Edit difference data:
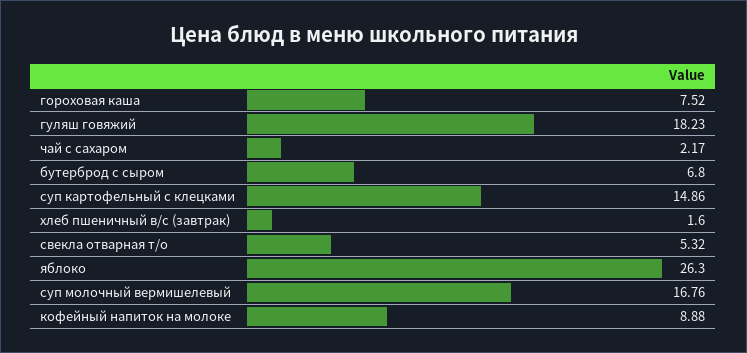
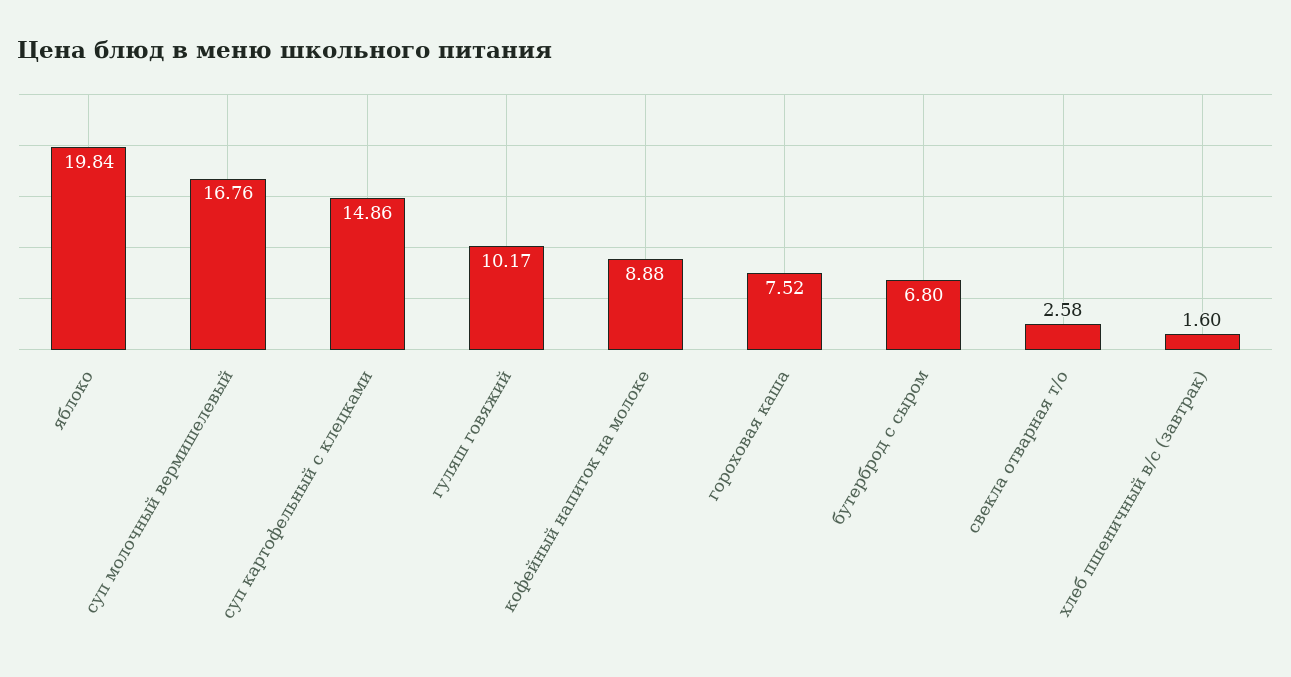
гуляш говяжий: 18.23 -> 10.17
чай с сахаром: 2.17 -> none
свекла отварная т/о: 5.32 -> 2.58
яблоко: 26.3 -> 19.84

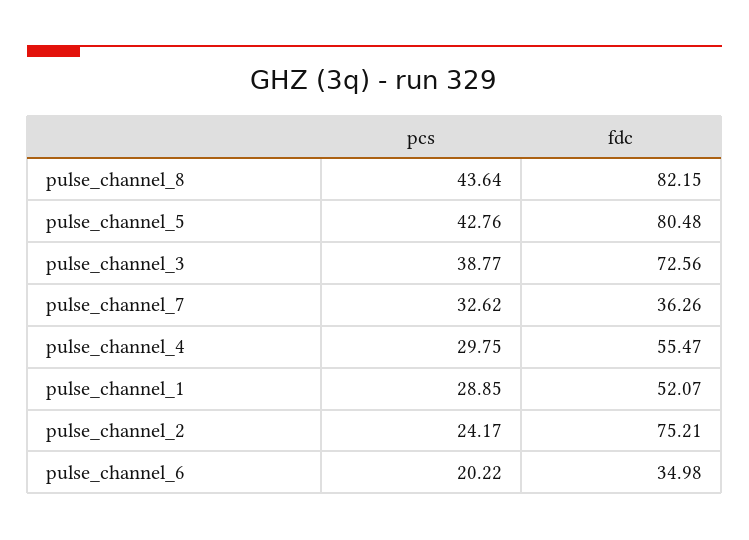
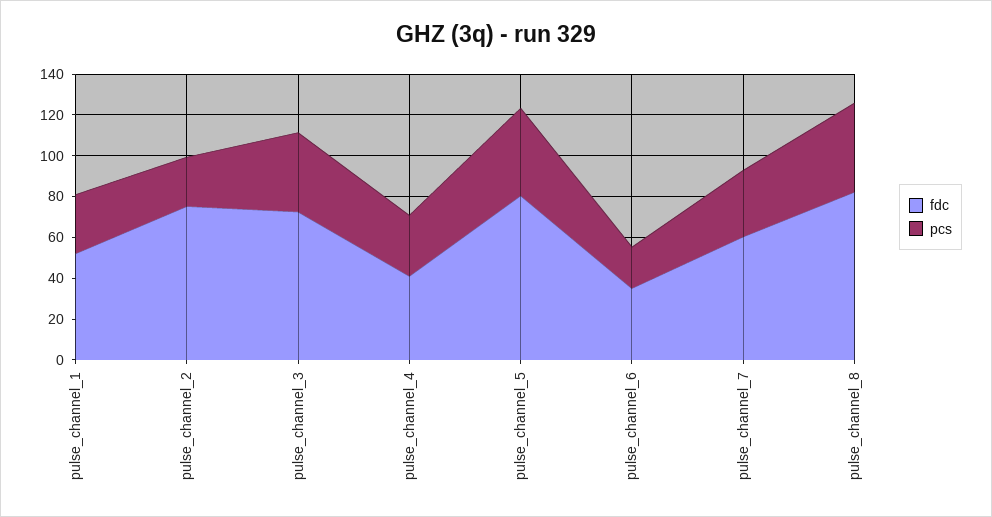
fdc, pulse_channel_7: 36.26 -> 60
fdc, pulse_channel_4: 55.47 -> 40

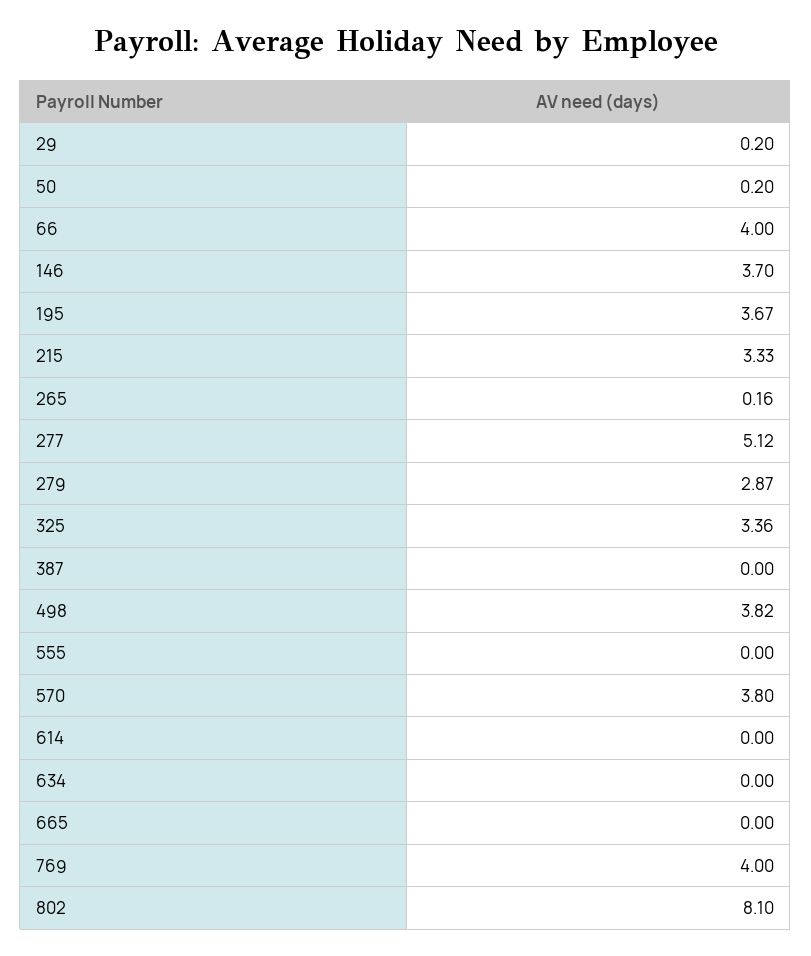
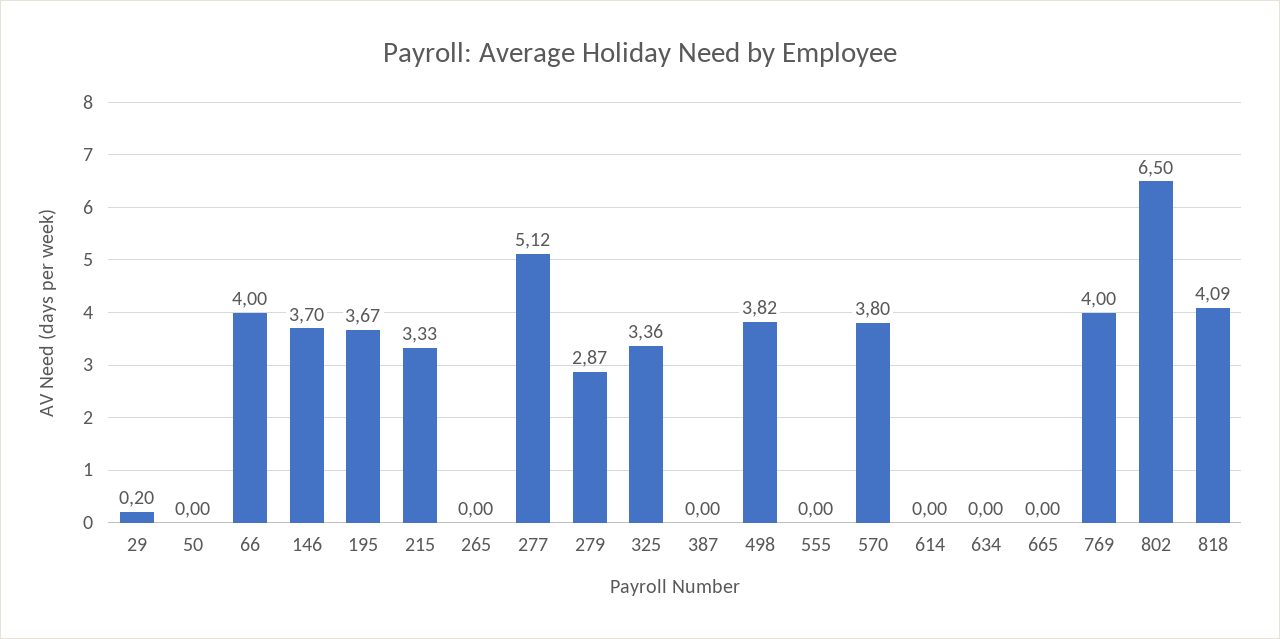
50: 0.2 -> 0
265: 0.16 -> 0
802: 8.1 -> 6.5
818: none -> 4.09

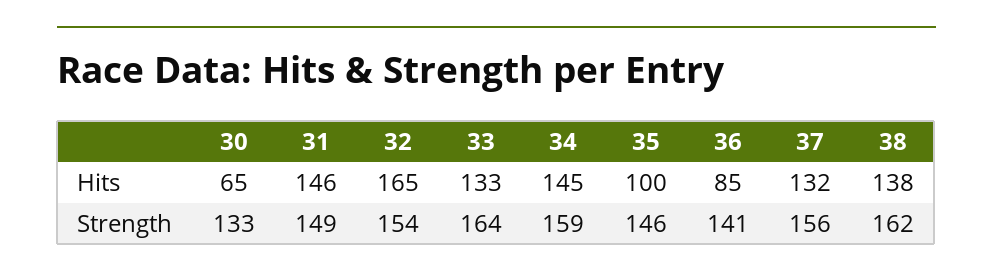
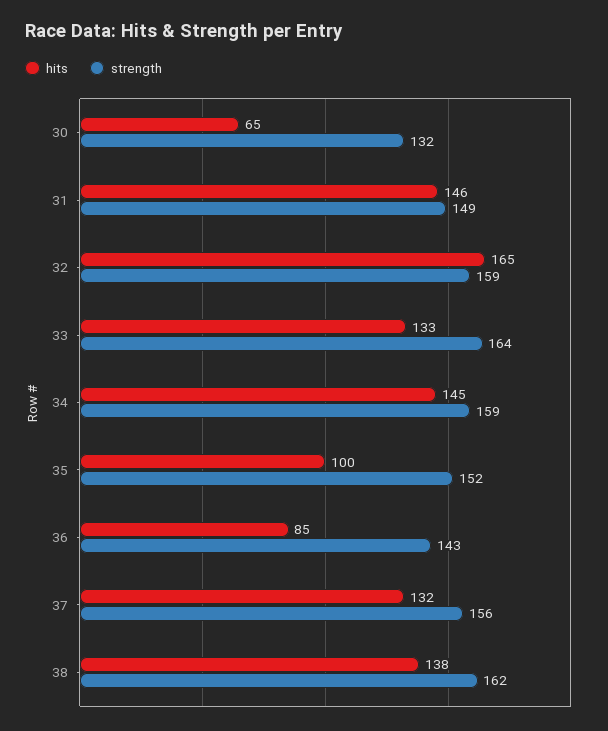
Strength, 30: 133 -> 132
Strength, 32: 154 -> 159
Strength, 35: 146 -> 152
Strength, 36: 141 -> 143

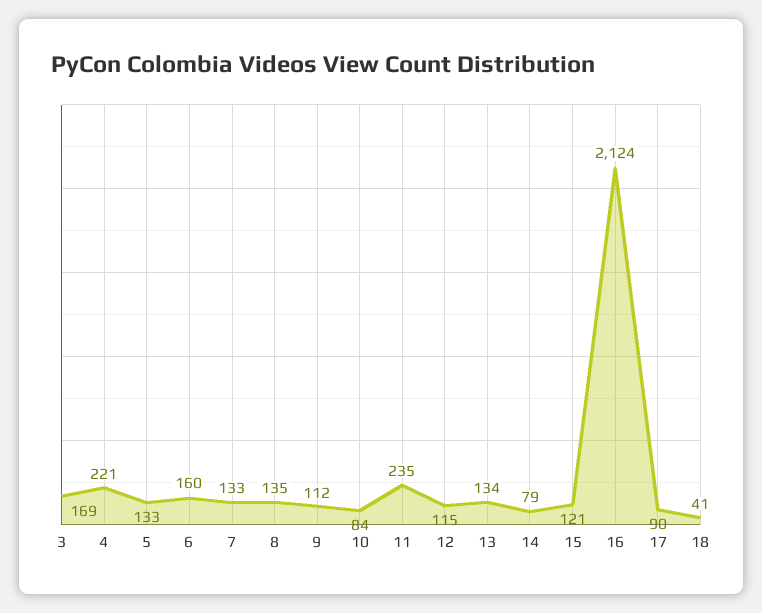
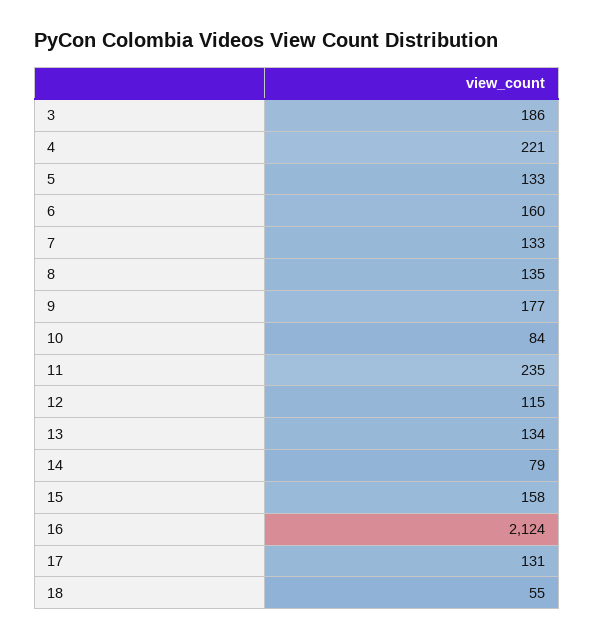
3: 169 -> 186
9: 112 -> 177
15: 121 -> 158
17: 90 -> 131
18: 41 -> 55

§ **Activity**
Print the data word for word and omit the pictures.

§ **Answer area**
гуляш говяжий: 18.23 -> 10.17
чай с сахаром: 2.17 -> none
свекла отварная т/о: 5.32 -> 2.58
яблоко: 26.3 -> 19.84

fdc, pulse_channel_7: 36.26 -> 60
fdc, pulse_channel_4: 55.47 -> 40

50: 0.2 -> 0
265: 0.16 -> 0
802: 8.1 -> 6.5
818: none -> 4.09

Strength, 30: 133 -> 132
Strength, 32: 154 -> 159
Strength, 35: 146 -> 152
Strength, 36: 141 -> 143

3: 169 -> 186
9: 112 -> 177
15: 121 -> 158
17: 90 -> 131
18: 41 -> 55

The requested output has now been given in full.